Exercise directions ▸
Word for word, please restate each record and pass over the pictures.

Scene geometry reasoning data
-------

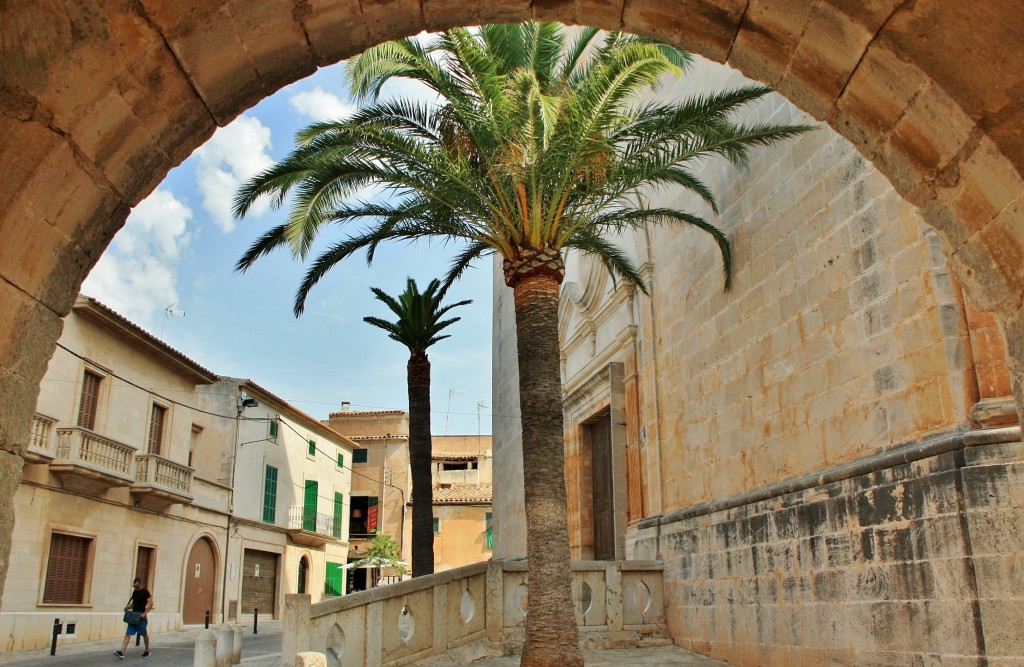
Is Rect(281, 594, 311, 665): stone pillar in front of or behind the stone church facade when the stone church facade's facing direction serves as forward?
in front

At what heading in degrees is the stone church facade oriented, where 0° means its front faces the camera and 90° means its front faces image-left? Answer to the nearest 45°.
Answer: approximately 45°

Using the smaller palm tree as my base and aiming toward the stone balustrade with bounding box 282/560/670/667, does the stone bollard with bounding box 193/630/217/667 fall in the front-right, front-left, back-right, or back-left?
front-right

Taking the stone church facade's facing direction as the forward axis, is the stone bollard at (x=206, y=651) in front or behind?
in front
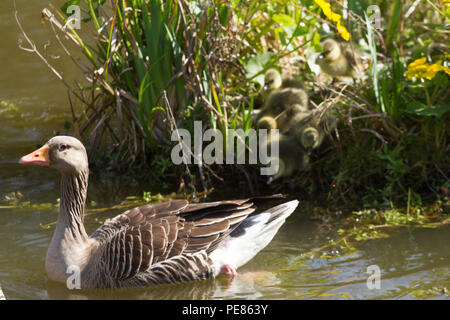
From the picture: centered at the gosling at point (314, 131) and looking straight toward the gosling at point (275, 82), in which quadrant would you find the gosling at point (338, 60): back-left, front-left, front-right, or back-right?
front-right

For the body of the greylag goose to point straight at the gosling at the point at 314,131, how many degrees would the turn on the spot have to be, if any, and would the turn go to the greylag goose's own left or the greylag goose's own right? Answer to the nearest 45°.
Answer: approximately 135° to the greylag goose's own right

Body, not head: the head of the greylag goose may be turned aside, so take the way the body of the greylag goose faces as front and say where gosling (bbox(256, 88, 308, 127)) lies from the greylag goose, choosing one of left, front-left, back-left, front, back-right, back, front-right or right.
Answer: back-right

-------

Finished exercise ▸
Is Rect(281, 594, 311, 665): stone pillar in front of or behind the stone church facade when the stone church facade's facing direction serves as forward?
in front

At what heading in degrees is the stone church facade oriented, where 0° means its front faces the camera and 90° means its front faces image-left? Answer to the nearest 45°.
Answer: approximately 45°

Using the smaller palm tree as my base and aiming toward the stone balustrade with bounding box 282/560/670/667, does the stone bollard with bounding box 193/630/217/667 fall in the front-right, front-left, back-right, or back-left?
front-right

Taking the stone church facade's facing direction as the forward axis, is the stone bollard at (x=206, y=651) in front or behind?
in front
From the picture: centered at the gosling at point (314, 131) and looking straight toward the gosling at point (275, 82), in which quadrant would you find the gosling at point (338, 60): back-left, front-left, front-right, or back-right?
front-right

For the body of the greylag goose to point straight at the gosling at the point at 314,131, how many degrees would the turn on the spot have to be, if any, and would the turn go to the greylag goose's own left or the greylag goose's own right? Answer to the nearest 45°.
Answer: approximately 135° to the greylag goose's own right

Body, not head: the head of the greylag goose may be turned aside, so take the way the body of the greylag goose faces as front and say where gosling (bbox(256, 88, 308, 127)) lies from the greylag goose, choosing one of left, front-left, back-left, front, back-right, back, front-right or right.
Answer: back-right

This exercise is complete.